#### Provided data
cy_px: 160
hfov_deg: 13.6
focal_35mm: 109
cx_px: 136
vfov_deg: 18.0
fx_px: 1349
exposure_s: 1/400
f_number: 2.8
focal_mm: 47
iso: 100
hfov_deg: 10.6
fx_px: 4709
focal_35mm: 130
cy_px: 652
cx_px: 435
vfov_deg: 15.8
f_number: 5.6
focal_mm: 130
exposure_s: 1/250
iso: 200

==

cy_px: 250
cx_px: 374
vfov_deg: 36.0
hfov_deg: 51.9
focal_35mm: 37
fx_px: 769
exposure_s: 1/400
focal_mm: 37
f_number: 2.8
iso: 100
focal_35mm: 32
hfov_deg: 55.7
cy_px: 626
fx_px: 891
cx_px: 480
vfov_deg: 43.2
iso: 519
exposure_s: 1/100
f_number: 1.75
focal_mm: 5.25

#### Task brief
Once the line with "vfov_deg: 36.0" is found in the records above, print exactly that line and every line after it through the line with "focal_mm: 5.25".

#### Solution for this exercise
vfov_deg: 36.0
hfov_deg: 51.9
focal_35mm: 37
fx_px: 769
exposure_s: 1/400
focal_mm: 37
f_number: 2.8
iso: 100
focal_35mm: 32
hfov_deg: 55.7
cy_px: 626
fx_px: 891
cx_px: 480
vfov_deg: 43.2
iso: 519
exposure_s: 1/100
f_number: 1.75
focal_mm: 5.25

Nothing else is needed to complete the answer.